Asher gave him a quick smile. “The Alfar draw the water up through the earth, right here in the feet. The process creates energy as a by-product, which they feed back into the aura that creates the shield. That’s why the base wall seems to throb. I syphoned off some of that power, and used a transformer to create human electricity from it. Voilà, lights, power, a water heater—”
“The heater doesn’t use gas?”
“It’s one of those instant hot water things. I lucked out on that one. But if it had been gas, I could have used the heat that bleeds off the base wall instead. That’s what I use for the cold room—”
“Now you’re bullshitting, man,” Lucas complained.
“Look up how refrigerators work next time you’re near the library. Push the heat through a small enough aperture with enough pressure, and what emerges is icy cold air. It’s ba
sic physics.”
“You’re a fucking freak, you know?”
“So you’ve told me.” Asher didn’t seem to mind the description in the slightest. “I lived through the development of all these inventions—power, refrigeration, the flushing toilet. I got to see each stage, so I know by experience what you can only learn through books and only if you specifically need to know. Everything is specialized these days.”

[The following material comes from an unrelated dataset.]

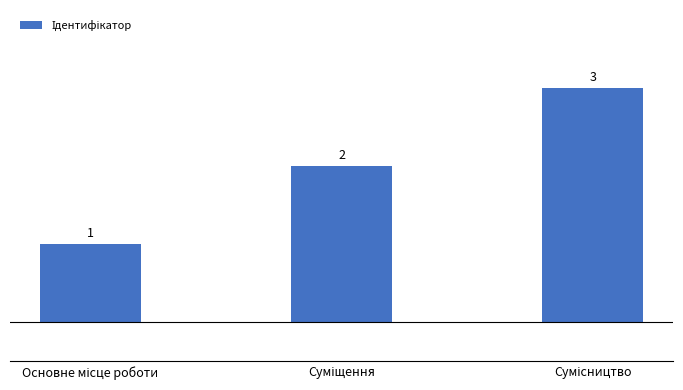

What is the value of the 2nd bar from the left?

2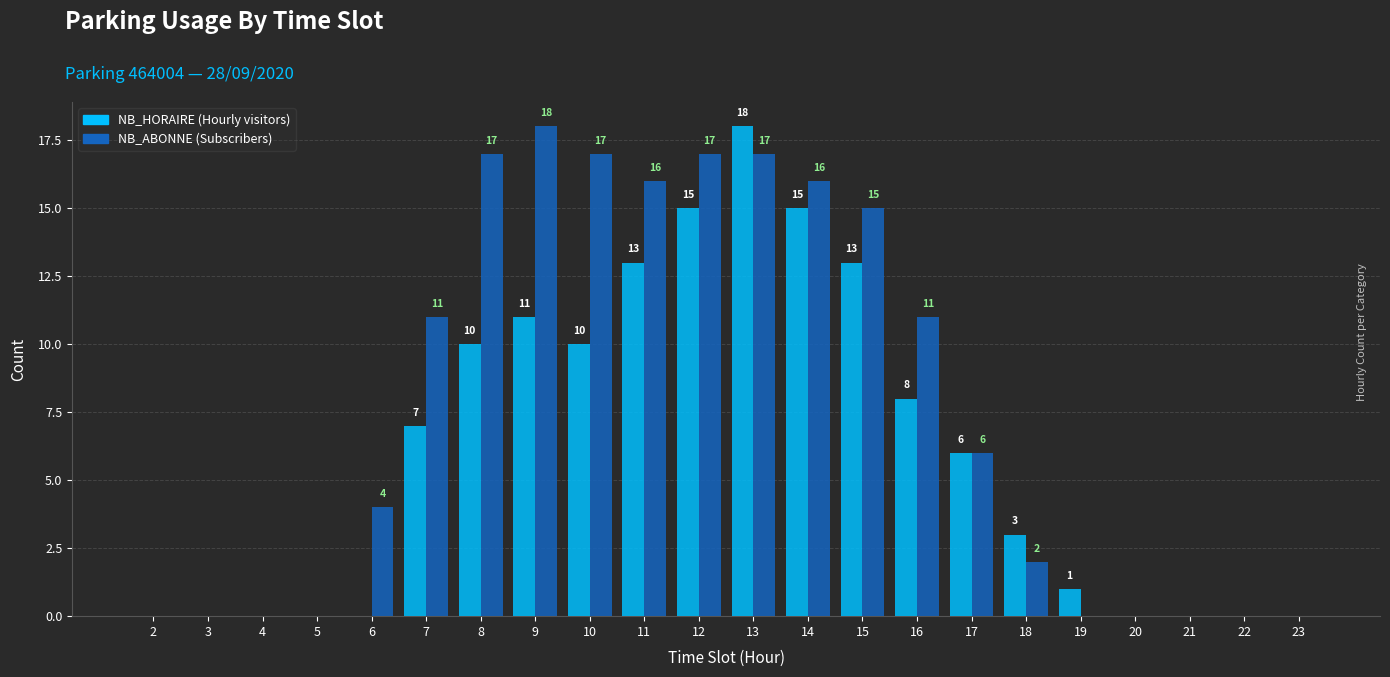

What is the total value across all series at 7?

18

“Survival ain’t,” Lucas pointed out. “You’re ahead of everyone on that, too.” He straightened up, cocking his head to listen along the corridor. Charlee was still banging around in the kitchen.
He looked Asher in the eye. “I’ve never seen her look so happy, man.”
Asher’s expression didn’t change. “The occupation wiped away all the politics that said we couldn’t be together, that’s all. As long as we can both pretend I’m not Einherjar, we get what we want.”
Lucas pursed his lips, considering. “She’s not the only one who’s over-the-moon happy about it.”
“Glad I have your blessing.”
“I was talking about you, stupid. You think I didn’t notice that what you’ve got set up here is a throwback to the way you used to live? A few modern conveniences like hot and cold running everything, and this is an apartment, not a longhouse, but she’s still keeping the homestead while you head out to do whatever Vikings used to do.”
Surprise flittered across Asher’s face. “I hadn’t thought of it like that. And how do you know how I used to live? Have you been talking to Darwin?”
“He still hasn’t shown up. I look in on his house every now and again, but the north foot of the tower is awfully close.”
“You think he bugged out somewhere?”
“All his books are gone. What do you think?” Lucas raised a brow. “And don’t think I didn’t notice the change of subject there.”
“It wasn’t deliberate.” Asher waved toward the waiting bathroom. “I’ll dig up some spare clothes. Charlee is a damned fine dressmaker, too.”